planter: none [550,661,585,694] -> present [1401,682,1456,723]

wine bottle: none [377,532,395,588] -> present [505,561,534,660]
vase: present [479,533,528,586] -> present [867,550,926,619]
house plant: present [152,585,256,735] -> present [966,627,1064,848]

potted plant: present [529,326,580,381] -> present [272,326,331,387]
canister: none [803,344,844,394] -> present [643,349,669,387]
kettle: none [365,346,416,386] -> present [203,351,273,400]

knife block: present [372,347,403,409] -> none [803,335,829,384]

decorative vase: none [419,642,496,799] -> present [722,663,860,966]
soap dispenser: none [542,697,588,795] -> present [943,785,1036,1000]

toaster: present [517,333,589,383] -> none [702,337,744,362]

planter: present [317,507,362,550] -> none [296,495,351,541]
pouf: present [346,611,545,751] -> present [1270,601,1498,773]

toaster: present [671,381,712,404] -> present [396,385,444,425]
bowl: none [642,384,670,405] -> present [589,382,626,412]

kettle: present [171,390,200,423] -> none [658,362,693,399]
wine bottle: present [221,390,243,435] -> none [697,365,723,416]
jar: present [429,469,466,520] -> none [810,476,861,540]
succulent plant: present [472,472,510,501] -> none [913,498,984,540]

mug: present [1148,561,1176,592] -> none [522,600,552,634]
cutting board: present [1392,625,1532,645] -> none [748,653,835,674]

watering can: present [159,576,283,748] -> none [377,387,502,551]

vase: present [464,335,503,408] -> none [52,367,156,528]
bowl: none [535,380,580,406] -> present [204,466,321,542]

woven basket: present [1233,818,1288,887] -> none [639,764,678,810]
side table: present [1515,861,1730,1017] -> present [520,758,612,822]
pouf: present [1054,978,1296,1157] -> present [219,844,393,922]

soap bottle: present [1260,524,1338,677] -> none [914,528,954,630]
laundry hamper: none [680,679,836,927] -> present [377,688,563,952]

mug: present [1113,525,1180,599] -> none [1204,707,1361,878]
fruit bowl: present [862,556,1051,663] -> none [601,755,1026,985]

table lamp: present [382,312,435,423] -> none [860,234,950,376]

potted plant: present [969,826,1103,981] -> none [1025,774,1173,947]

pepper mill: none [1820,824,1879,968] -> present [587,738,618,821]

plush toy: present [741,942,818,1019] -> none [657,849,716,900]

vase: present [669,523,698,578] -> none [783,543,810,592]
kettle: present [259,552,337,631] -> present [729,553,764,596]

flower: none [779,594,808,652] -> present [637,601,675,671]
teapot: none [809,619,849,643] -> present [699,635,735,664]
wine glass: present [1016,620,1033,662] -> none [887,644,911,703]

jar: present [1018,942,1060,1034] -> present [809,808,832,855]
◆ ◆ ◆
Within the preceding material, tally each line that holds the word "table". Write down only the total.

2